** INSTRUCTION **
Taking the line that contains "několika následujících let" as the first, copy exactly every line through the last line of the records, and nothing else.

** Dataset items **
::::::::
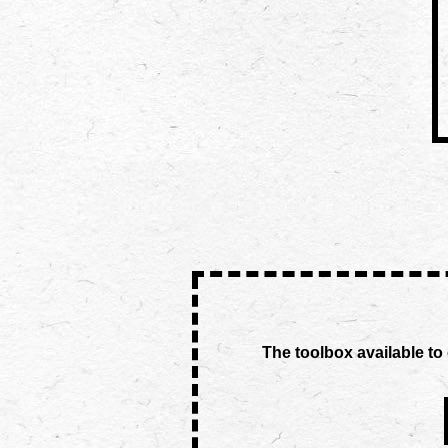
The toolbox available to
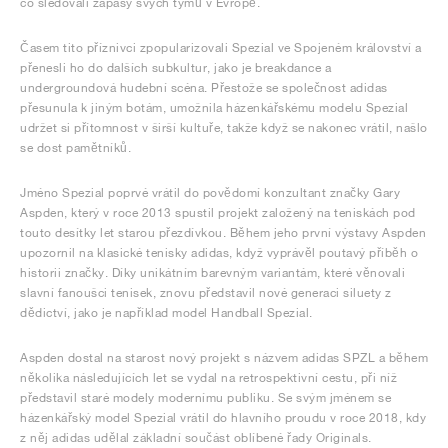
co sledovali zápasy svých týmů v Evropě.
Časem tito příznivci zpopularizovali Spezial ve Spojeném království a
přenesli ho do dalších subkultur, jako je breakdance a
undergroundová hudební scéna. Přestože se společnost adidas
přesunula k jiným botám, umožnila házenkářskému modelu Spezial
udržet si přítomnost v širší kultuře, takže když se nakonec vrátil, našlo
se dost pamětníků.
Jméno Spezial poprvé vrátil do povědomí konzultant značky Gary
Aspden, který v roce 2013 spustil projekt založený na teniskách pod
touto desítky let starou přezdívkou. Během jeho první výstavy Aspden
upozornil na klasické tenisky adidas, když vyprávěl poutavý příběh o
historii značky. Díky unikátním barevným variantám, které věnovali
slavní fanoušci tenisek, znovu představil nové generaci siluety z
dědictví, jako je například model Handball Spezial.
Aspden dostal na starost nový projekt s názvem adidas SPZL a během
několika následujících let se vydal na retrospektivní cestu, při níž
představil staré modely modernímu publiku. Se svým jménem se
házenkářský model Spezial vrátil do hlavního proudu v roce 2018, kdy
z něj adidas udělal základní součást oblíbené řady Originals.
::::::::
** SOLUTION TO THIS EXERCISE **
několika následujících let se vydal na retrospektivní cestu, při níž
představil staré modely modernímu publiku. Se svým jménem se
házenkářský model Spezial vrátil do hlavního proudu v roce 2018, kdy
z něj adidas udělal základní součást oblíbené řady Originals.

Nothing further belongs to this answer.